Diante de uma provável vitória de Joe Biden, Bolsonaro está seguindo o conselho de John Bolton, ex-secretário de Segurança Nacional de Trump, que recomendou ao Brasil fazer pontes com o candidato democrata. O desafio geopolítico talvez seja o dilema mais sério para o governo brasileiro, caso Trump seja derrotado

As pesquisas de opinião oscilam, mas passou a haver chance real de Joe Biden vencer as eleições presidenciais de novembro, com mudanças significativas nas políticas econômica, ambiental e externa nos EUA. A incerteza deriva do sistema eleitoral dos EUA, no qual o presidente é eleito não por voto majoritário, mas por um colégio eleitoral, formado por delegados dos 51 estados, alguns dos quais divididos, como Pensilvânia, Michigan, Flórida, com resultados imprevisíveis, pela mudança de sua maioria em cada eleição.

O Partido Democrata, no governo, implementará uma política econômica com forte viés nacionalista, para recuperar o dinamismo da economia e reduzir o desemprego, com grande ênfase em políticas ambientais (Green New Deal).

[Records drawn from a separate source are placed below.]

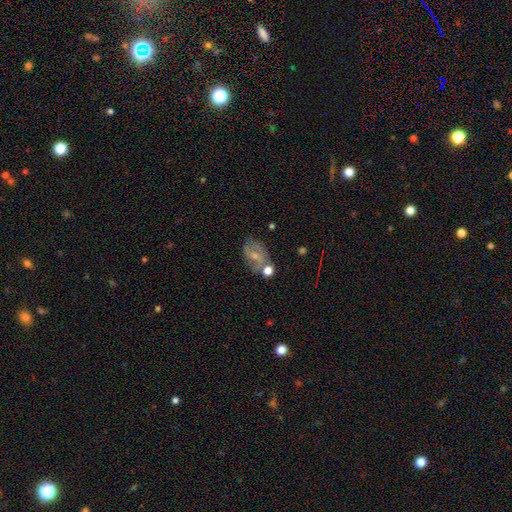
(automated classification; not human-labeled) A featured or disk galaxy (47%).

Vote fractions:
- Smooth or featured? featured or disk: 47% / smooth: 42% / star or artifact: 11%
- Merging? none: 52% / minor disturbance: 20% / merger: 19% / major disturbance: 9%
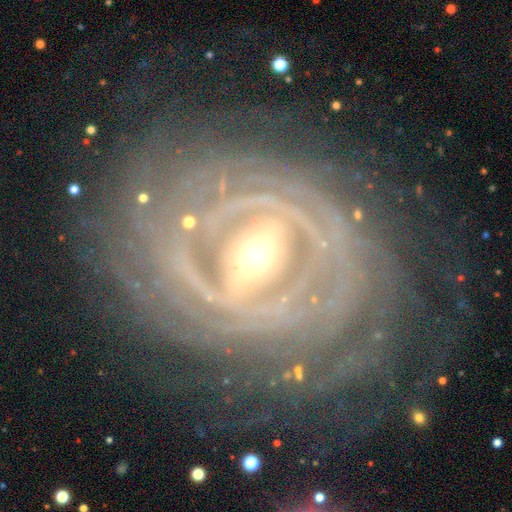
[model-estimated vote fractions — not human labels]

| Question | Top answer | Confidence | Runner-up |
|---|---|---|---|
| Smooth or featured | featured or disk | 87% | star or artifact (7%) |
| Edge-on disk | no | 94% | yes (6%) |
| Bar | strong | 57% | weak (32%) |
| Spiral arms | yes | 89% | no (11%) |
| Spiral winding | tight | 79% | medium (16%) |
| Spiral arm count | can't tell | 43% | 2 (14%) |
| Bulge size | moderate | 52% | small (40%) |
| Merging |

Os EUA deverão assinar o Acordo de Paris e voltarão a dar prioridade aos organismos multilaterais, com o consequente retorno à Organização Mundial de Saúde, ao fortalecimento da OMC e da ONU. Temas como salvar o acordo nuclear com o Irã, o reingresso no acordo comércio com a Ásia (TPP), a relação com a Europa (OTAN) e a saída do Reino Unido da União Europeia estarão altos na agenda.

As crescentes tensões geopolíticas entre os EUA e a China deverão continuar e mesmo ampliar-se nas áreas comerciais, tecnológicas e militares, pois Beijing é tratada hoje como um adversário pelo establishment norte-americano. A presença da China na América do Sul poderá trazer o conflito geopolítico para a região. A decisão do governo de Washington, de apresentar candidato para a presidência do BID, contra um candidato brasileiro, pode ser o indicio de um renovado interesse político dos EUA para conter Beijing na América do Sul.

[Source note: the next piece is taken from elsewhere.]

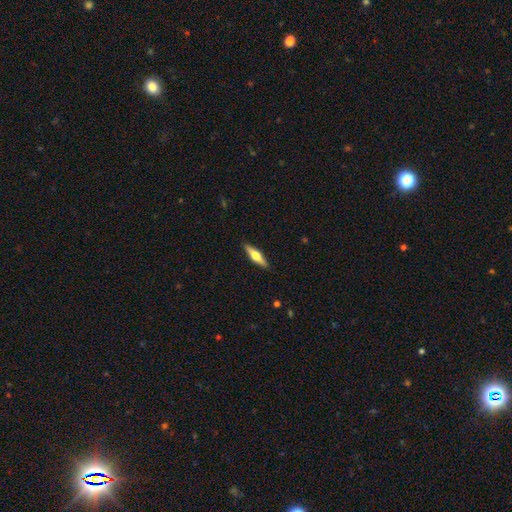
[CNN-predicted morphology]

Qual o impacto sobre as relações Brasil-EUA?

Em uma de suas lives semanais, o presidente Jair Bolsonaro comentou o cenário da eleição presidencial americana. Confirmou que torce por Donald Trump, mas que vai tentar aproximação, caso Joe Biden seja o vencedor. "Se não quiserem, paciência", simplificou. Bolsonaro ouviu e está seguindo o conselho de John Bolton, ex-secretário de Segurança Nacional de Trump, que recomendou ao Brasil fazer pontes com o candidato democrata, ao contrário do tratamento que está sendo dado ao presidente Fernández, da Argentina.

"Caso Biden seja eleito, vai terminar a relação especial com Trump por influência ideológica. Em termos institucionais, o relacionamento bilateral, de baixa prioridade, deve continuar nas mesmas bases em que ocorre hoje"

Nesse contexto, é importante ter em mente a distinção entre a relação pessoal Bolsonaro-Trump e a institucional entre as burocracias brasileira e norte-americana. Caso Biden seja eleito, vai terminar a relação especial com Trump por influência ideológica. Em termos institucionais, o relacionamento bilateral, de baixa prioridade, deve continuar nas mesmas bases em que ocorre hoje. Mesmo no governo Trump, o Comitê de Orçamento da Câmara, um relatório do Departamento de Estado e carta de deputada democrata criticaram o governo brasileiro e pediram que não seja negociado nenhum acordo comercial com o Brasil, que haja sanções contra Brasília por conta das políticas ambiental e de direitos humanos, e que seja vetada ajuda na área de defesa ao Brasil como aliado da OTAN.

Um futuro governo democrata tenderá a ampliar essas críticas e afastar-se das posições brasileiras nos foros internacionais. O alinhamento com os EUA, nem sempre explicitado nas relações bilaterais, torna-se automático quando se trata de votações de resoluções sobre costumes, mulheres, direitos humanos, saúde e sobre o Oriente Médio nos organismos multilaterais (ONU, OMS, OMC). Em muitos casos, o Brasil fica isolado com EUA e Israel e, na questão de costumes, apenas com países conservadores (Arábia Saudita, Líbia, Congo, Afeganistão). O tema da Amazônia, em vista da prioridade ambiental democrata, se sair do âmbito da burocracia e ganhar relevância na opinião pública, poderá contaminar a relação bilateral e afetar o financiamento e infraestrutura por parte de instituições públicas e privadas internacionais.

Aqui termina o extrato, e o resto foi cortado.